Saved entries
• • •

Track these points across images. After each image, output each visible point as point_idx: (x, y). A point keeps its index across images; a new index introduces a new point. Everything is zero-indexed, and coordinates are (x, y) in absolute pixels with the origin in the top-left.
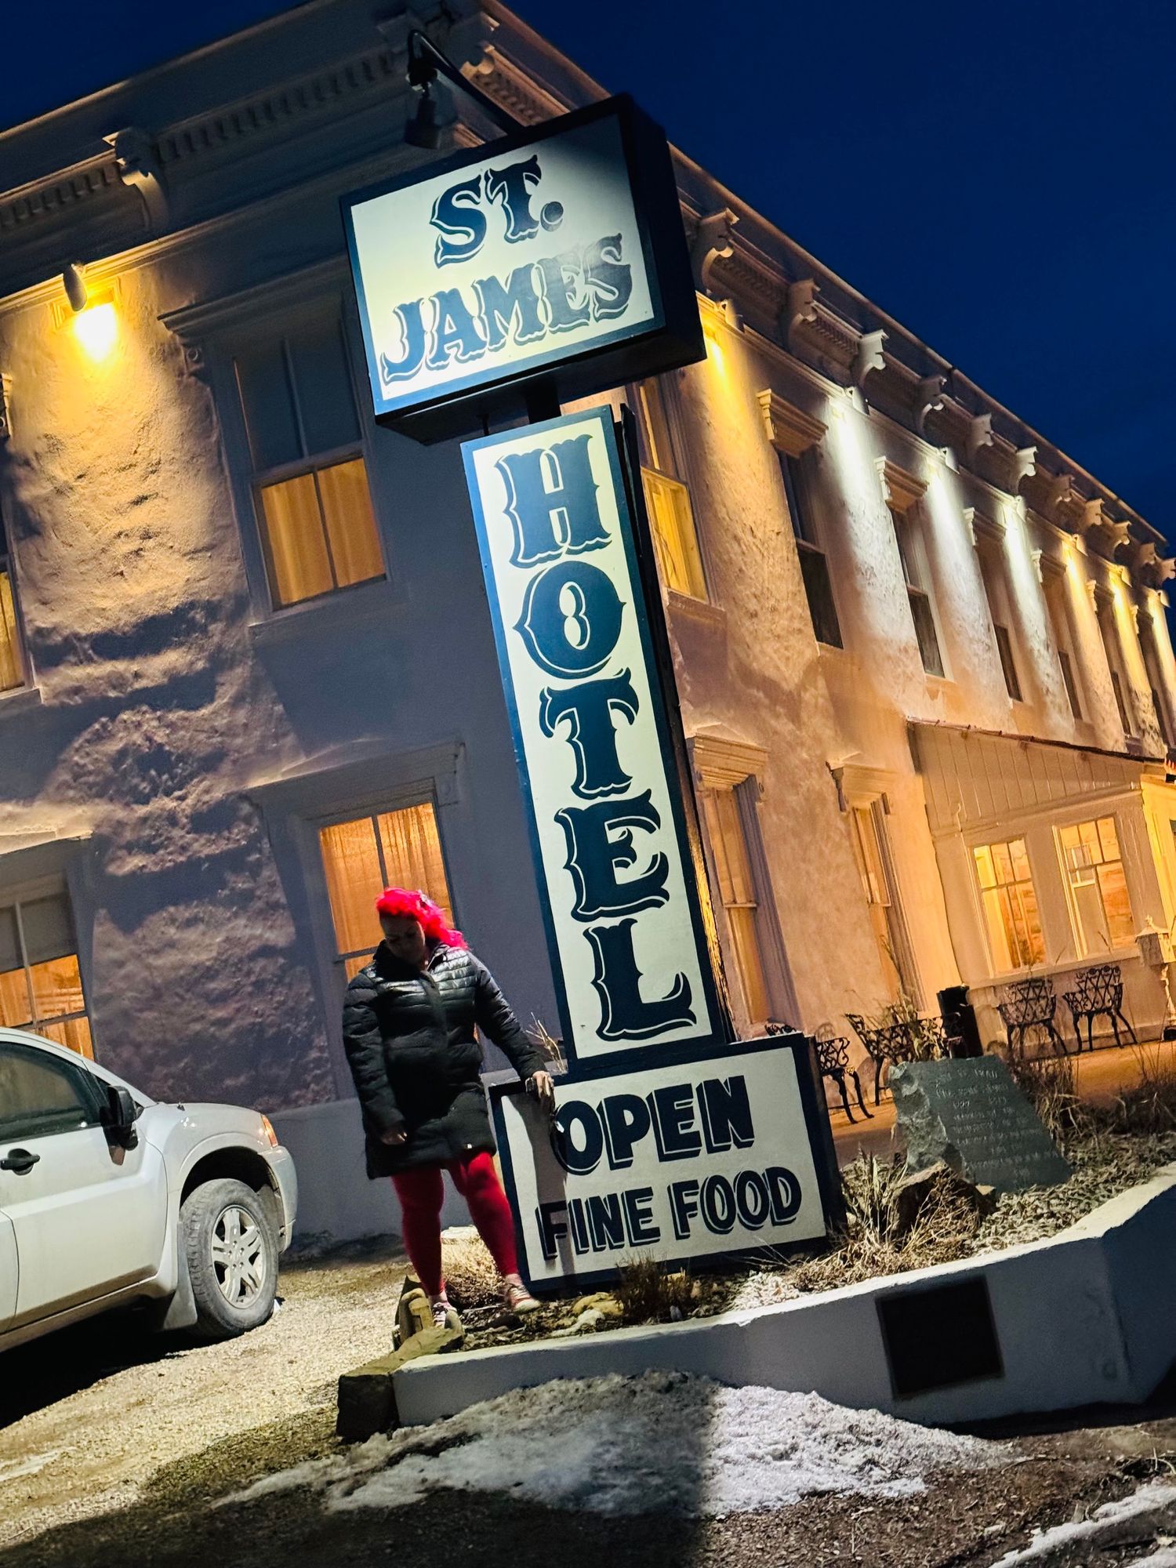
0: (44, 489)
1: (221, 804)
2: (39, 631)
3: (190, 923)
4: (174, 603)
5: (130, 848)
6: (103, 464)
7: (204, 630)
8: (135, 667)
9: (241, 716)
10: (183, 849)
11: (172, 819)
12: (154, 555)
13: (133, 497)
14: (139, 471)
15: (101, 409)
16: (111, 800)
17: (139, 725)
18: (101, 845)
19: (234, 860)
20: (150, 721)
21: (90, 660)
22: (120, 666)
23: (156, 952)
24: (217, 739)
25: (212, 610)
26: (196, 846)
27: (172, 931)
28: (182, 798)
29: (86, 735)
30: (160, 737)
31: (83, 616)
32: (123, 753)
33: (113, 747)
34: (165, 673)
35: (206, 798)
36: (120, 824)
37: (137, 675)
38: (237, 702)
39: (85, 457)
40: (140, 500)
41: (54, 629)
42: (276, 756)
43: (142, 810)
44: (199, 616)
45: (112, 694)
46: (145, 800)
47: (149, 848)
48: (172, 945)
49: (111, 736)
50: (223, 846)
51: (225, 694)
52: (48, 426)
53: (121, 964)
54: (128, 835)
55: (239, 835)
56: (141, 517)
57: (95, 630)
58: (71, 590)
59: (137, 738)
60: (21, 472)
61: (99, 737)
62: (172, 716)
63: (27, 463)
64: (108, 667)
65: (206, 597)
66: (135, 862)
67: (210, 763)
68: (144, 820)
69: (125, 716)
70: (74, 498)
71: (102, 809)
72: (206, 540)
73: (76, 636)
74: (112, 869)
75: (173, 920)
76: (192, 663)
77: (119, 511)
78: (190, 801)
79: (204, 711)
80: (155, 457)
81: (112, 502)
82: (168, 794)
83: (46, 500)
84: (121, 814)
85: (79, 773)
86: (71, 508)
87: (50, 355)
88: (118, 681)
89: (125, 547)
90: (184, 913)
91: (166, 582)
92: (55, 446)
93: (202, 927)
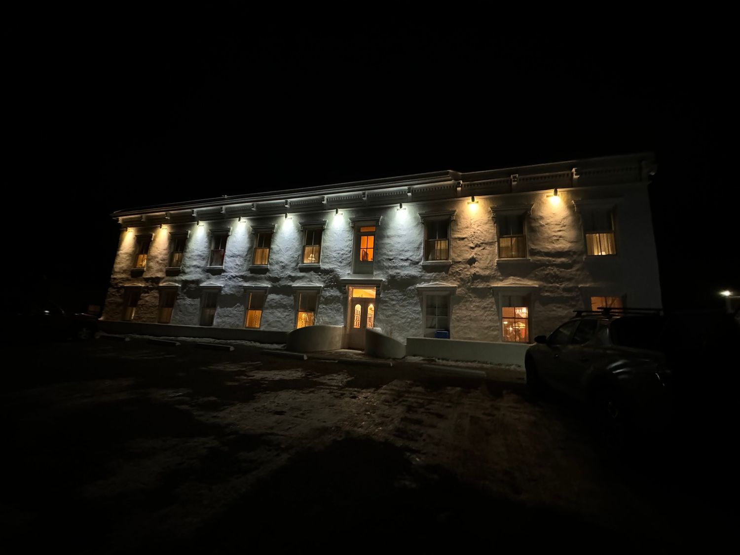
0: (538, 225)
1: (570, 288)
2: (532, 249)
3: (560, 307)
4: (566, 250)
5: (547, 291)
6: (552, 223)
7: (572, 256)
8: (554, 259)
9: (579, 273)
10: (560, 294)
11: (558, 288)
12: (561, 240)
13: (559, 229)
14: (561, 226)
15: (554, 214)
16: (543, 282)
17: (553, 270)
18: (540, 289)
19: (573, 298)
20: (555, 270)
21: (543, 256)
22: (550, 259)
23: (550, 311)
24: (572, 276)
25: (575, 253)
26: (563, 294)
27: (554, 308)
28: (561, 285)
29: (540, 269)
30: (558, 273)
31: (543, 248)
32: (547, 274)
33: (546, 272)
34: (561, 262)
35: (567, 286)
36: (545, 286)
37: (554, 261)
38: (577, 270)
39: (548, 221)
40: (560, 231)
41: (536, 249)
42: (586, 282)
43: (551, 285)
44: (571, 253)
45: (547, 263)
46: (552, 284)
47: (551, 292)
48: (554, 310)
49: (546, 271)
50: (569, 295)
51: (574, 269)
52: (541, 214)
53: (540, 311)
54: (546, 289)
55: (574, 294)
56: (560, 234)
57: (545, 251)
58: (541, 243)
59: (552, 272)
60: (533, 221)
61: (543, 270)
62: (561, 270)
63: (534, 219)
64: (547, 258)
65: (573, 250)
66: (546, 294)
67: (569, 280)
68: (551, 287)
69: (549, 267)
70: (544, 227)
71: (541, 283)
72: (575, 240)
73: (541, 251)
74: (542, 294)
75: (555, 306)
76: (568, 261)
77: (555, 232)
78: (563, 285)
79: (569, 270)
80: (565, 224)
81: (553, 230)
82: (558, 283)
83: (538, 227)
84: (545, 284)
85: (536, 275)
86: (543, 228)
87: (543, 203)
88: (549, 261)
89: (556, 238)
90: (558, 305)
91: (564, 246)
92: (542, 218)
93: (561, 309)
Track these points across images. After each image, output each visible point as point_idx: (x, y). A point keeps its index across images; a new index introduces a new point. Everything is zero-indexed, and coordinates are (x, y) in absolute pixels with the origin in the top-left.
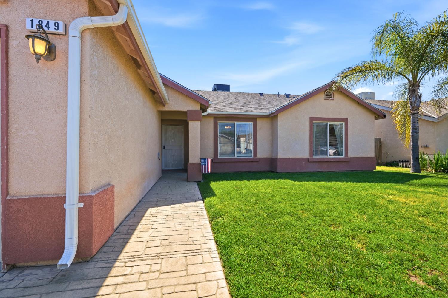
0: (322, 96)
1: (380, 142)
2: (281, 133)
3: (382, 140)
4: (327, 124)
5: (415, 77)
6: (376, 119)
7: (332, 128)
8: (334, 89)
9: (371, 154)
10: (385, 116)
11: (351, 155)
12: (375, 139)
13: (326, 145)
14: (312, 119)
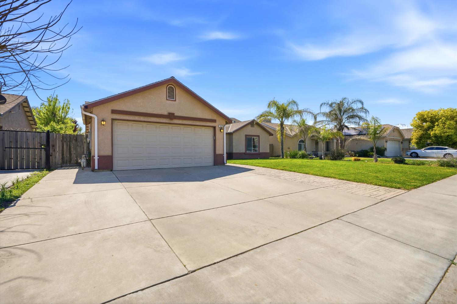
0: (250, 126)
1: (273, 146)
2: (234, 141)
3: (273, 145)
4: (252, 138)
5: (282, 120)
6: (270, 136)
7: (253, 139)
8: (254, 123)
9: (268, 151)
10: (273, 135)
11: (261, 151)
12: (270, 145)
13: (251, 147)
14: (246, 135)
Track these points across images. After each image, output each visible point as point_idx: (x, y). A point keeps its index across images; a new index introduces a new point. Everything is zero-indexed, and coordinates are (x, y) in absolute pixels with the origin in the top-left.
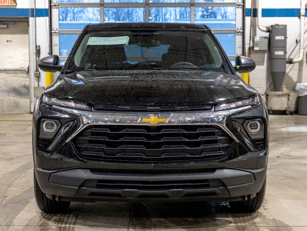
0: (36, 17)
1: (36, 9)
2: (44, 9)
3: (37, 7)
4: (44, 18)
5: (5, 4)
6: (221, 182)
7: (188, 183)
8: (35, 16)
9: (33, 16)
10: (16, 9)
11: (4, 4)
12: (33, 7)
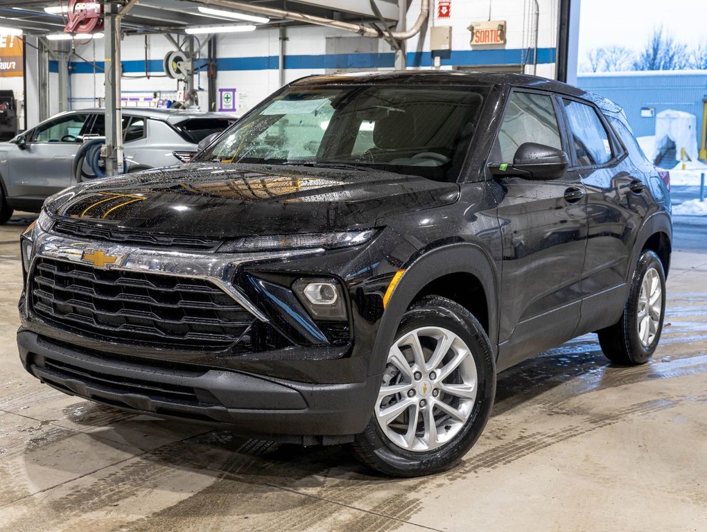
0: (536, 64)
1: (537, 49)
2: (550, 48)
3: (539, 46)
4: (550, 65)
5: (487, 43)
6: (211, 395)
7: (159, 387)
8: (534, 62)
9: (531, 63)
10: (505, 50)
11: (484, 43)
12: (533, 46)
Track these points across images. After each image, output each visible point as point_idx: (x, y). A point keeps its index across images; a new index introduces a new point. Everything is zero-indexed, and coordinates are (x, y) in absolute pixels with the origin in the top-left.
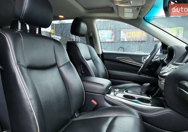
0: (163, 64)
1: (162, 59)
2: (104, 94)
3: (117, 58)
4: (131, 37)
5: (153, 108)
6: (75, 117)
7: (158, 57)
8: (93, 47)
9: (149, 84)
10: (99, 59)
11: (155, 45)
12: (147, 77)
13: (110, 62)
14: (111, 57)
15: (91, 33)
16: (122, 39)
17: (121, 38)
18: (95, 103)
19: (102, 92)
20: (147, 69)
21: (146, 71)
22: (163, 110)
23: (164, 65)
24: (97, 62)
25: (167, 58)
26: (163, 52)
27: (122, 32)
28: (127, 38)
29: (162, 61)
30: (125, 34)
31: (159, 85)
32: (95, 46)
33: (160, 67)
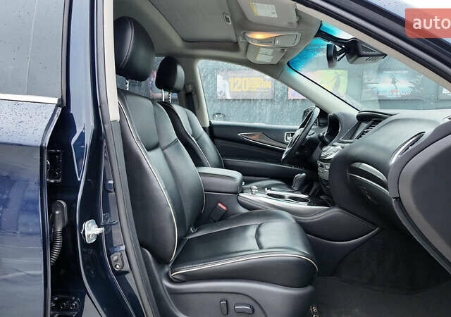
0: (323, 142)
1: (321, 134)
2: (236, 193)
3: (239, 134)
4: (240, 90)
5: (313, 209)
6: (190, 233)
7: (313, 132)
8: (193, 111)
9: (304, 174)
10: (206, 137)
11: (305, 112)
12: (293, 168)
13: (230, 143)
14: (230, 134)
15: (190, 86)
16: (221, 92)
17: (218, 90)
18: (224, 208)
19: (233, 190)
20: (297, 153)
21: (297, 156)
22: (327, 210)
23: (325, 144)
24: (204, 141)
25: (327, 134)
26: (319, 123)
27: (219, 77)
28: (230, 92)
29: (321, 138)
30: (227, 83)
31: (320, 174)
32: (197, 111)
33: (318, 148)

• • •

**Task directions:** Copy out every line above, word for word, minus images.

**Solution to the exercise:**
Track these points across images. After each image, output each visible point as point_idx: (x, y). A point keeps its index across images; a new index introduces a new point. Everything is zero-indexed, and coordinates are (x, y) in absolute pixels with the origin in the top-left.
0: (44, 489)
1: (221, 804)
2: (39, 631)
3: (190, 923)
4: (174, 603)
5: (130, 848)
6: (103, 464)
7: (204, 630)
8: (135, 667)
9: (241, 716)
10: (183, 849)
11: (172, 819)
12: (154, 555)
13: (133, 497)
14: (139, 471)
15: (101, 409)
16: (111, 800)
17: (139, 725)
18: (101, 845)
19: (234, 860)
20: (150, 721)
21: (90, 660)
22: (120, 666)
23: (156, 952)
24: (217, 739)
25: (212, 610)
26: (196, 846)
27: (172, 931)
28: (182, 798)
29: (86, 735)
30: (160, 737)
31: (83, 616)
32: (123, 753)
33: (113, 747)
34: (165, 673)
35: (206, 798)
36: (120, 824)
37: (137, 675)
38: (237, 702)
39: (85, 457)
40: (140, 500)
41: (54, 629)
42: (276, 756)
43: (142, 810)
44: (199, 616)
45: (112, 694)
46: (145, 800)
47: (149, 848)
48: (172, 945)
49: (111, 736)
50: (223, 846)
51: (225, 694)
52: (48, 426)
53: (121, 964)
54: (128, 835)
55: (239, 835)
56: (141, 517)
57: (95, 630)
58: (71, 590)
59: (137, 738)
60: (21, 472)
61: (99, 737)
62: (172, 716)
63: (27, 463)
64: (108, 667)
65: (206, 597)
66: (135, 862)
67: (210, 763)
68: (144, 820)
69: (125, 716)
70: (74, 498)
71: (102, 809)
72: (206, 540)
73: (76, 636)
74: (112, 869)
75: (173, 920)
76: (192, 663)
77: (119, 511)
78: (190, 801)
79: (204, 711)
80: (155, 457)
81: (112, 502)
82: (168, 794)
83: (46, 500)
84: (121, 814)
85: (79, 773)
86: (71, 508)
87: (50, 355)
88: (118, 681)
89: (125, 547)
90: (184, 913)
91: (166, 582)
92: (55, 446)
93: (202, 927)
0: (538, 225)
1: (570, 288)
2: (532, 249)
3: (560, 307)
4: (566, 250)
5: (547, 291)
6: (552, 223)
7: (572, 256)
8: (554, 259)
9: (579, 273)
10: (560, 294)
11: (558, 288)
12: (561, 240)
13: (559, 229)
14: (561, 226)
15: (554, 214)
16: (543, 282)
17: (553, 270)
18: (540, 289)
19: (573, 298)
20: (555, 270)
21: (543, 256)
22: (550, 259)
23: (550, 311)
24: (572, 276)
25: (575, 253)
26: (563, 294)
27: (554, 308)
28: (561, 285)
29: (540, 269)
30: (558, 273)
31: (543, 248)
32: (547, 274)
33: (546, 272)
34: (561, 262)
35: (567, 286)
36: (545, 286)
37: (554, 261)
38: (577, 270)
39: (548, 221)
40: (560, 231)
41: (536, 249)
42: (586, 282)
43: (551, 285)
44: (571, 253)
45: (547, 263)
46: (552, 284)
47: (551, 292)
48: (554, 310)
49: (546, 271)
50: (569, 295)
51: (574, 269)
52: (541, 214)
53: (540, 311)
54: (546, 289)
55: (574, 294)
56: (560, 234)
57: (545, 251)
58: (541, 243)
59: (552, 272)
60: (533, 221)
61: (543, 270)
62: (561, 270)
63: (534, 219)
64: (547, 258)
65: (573, 250)
66: (546, 294)
67: (569, 280)
68: (551, 287)
69: (549, 267)
70: (544, 227)
71: (541, 283)
72: (575, 240)
73: (541, 251)
74: (542, 294)
75: (555, 306)
76: (568, 261)
77: (555, 232)
78: (563, 285)
79: (569, 270)
80: (565, 224)
81: (553, 230)
82: (558, 283)
83: (538, 227)
84: (545, 284)
85: (536, 275)
86: (543, 228)
87: (543, 203)
88: (549, 261)
89: (556, 238)
90: (558, 305)
91: (564, 246)
92: (542, 218)
93: (561, 309)
Track these points across images. After each image, output each visible point as point_idx: (x, y). A point keeps its index across images; a new index introduces a new point. Everything is zero-indexed, and coordinates are (x, y) in absolute pixels with the origin in the top-left.
0: (322, 96)
1: (380, 142)
2: (281, 133)
3: (382, 140)
4: (327, 124)
5: (415, 77)
6: (376, 119)
7: (332, 128)
8: (334, 89)
9: (371, 154)
10: (385, 116)
11: (351, 155)
12: (375, 139)
13: (326, 145)
14: (312, 119)
0: (250, 126)
1: (273, 146)
2: (234, 141)
3: (273, 145)
4: (252, 138)
5: (282, 120)
6: (270, 136)
7: (253, 139)
8: (254, 123)
9: (268, 151)
10: (273, 135)
11: (261, 151)
12: (270, 145)
13: (251, 147)
14: (246, 135)
Track these points across images. After each image, output each visible point as point_idx: (x, y). A point keeps its index across images; a new index introduces a new point. Everything is zero-indexed, and coordinates are (x, y) in absolute pixels with the origin in the top-left.
0: (36, 17)
1: (36, 9)
2: (44, 9)
3: (37, 7)
4: (44, 18)
5: (5, 4)
6: (221, 182)
7: (188, 183)
8: (35, 16)
9: (33, 16)
10: (16, 9)
11: (4, 4)
12: (33, 7)
0: (536, 64)
1: (537, 49)
2: (550, 48)
3: (539, 46)
4: (550, 65)
5: (487, 43)
6: (211, 395)
7: (159, 387)
8: (534, 62)
9: (531, 63)
10: (505, 50)
11: (484, 43)
12: (533, 46)
Track these points across images. After each image, output each visible point as point_idx: (x, y). A point keeps its index across images; a new index introduces a new point. Everything is zero-indexed, and coordinates are (x, y) in absolute pixels with the origin in the top-left.
0: (163, 64)
1: (162, 59)
2: (104, 94)
3: (117, 58)
4: (131, 37)
5: (153, 108)
6: (75, 117)
7: (158, 57)
8: (93, 47)
9: (149, 84)
10: (99, 59)
11: (155, 45)
12: (147, 77)
13: (110, 62)
14: (111, 57)
15: (91, 33)
16: (122, 39)
17: (121, 38)
18: (95, 103)
19: (102, 92)
20: (147, 69)
21: (146, 71)
22: (163, 110)
23: (164, 65)
24: (97, 62)
25: (167, 58)
26: (163, 52)
27: (122, 32)
28: (127, 38)
29: (162, 61)
30: (125, 34)
31: (159, 85)
32: (95, 46)
33: (160, 67)
0: (323, 142)
1: (321, 134)
2: (236, 193)
3: (239, 134)
4: (240, 90)
5: (313, 209)
6: (190, 233)
7: (313, 132)
8: (193, 111)
9: (304, 174)
10: (206, 137)
11: (305, 112)
12: (293, 168)
13: (230, 143)
14: (230, 134)
15: (190, 86)
16: (221, 92)
17: (218, 90)
18: (224, 208)
19: (233, 190)
20: (297, 153)
21: (297, 156)
22: (327, 210)
23: (325, 144)
24: (204, 141)
25: (327, 134)
26: (319, 123)
27: (219, 77)
28: (230, 92)
29: (321, 138)
30: (227, 83)
31: (320, 174)
32: (197, 111)
33: (318, 148)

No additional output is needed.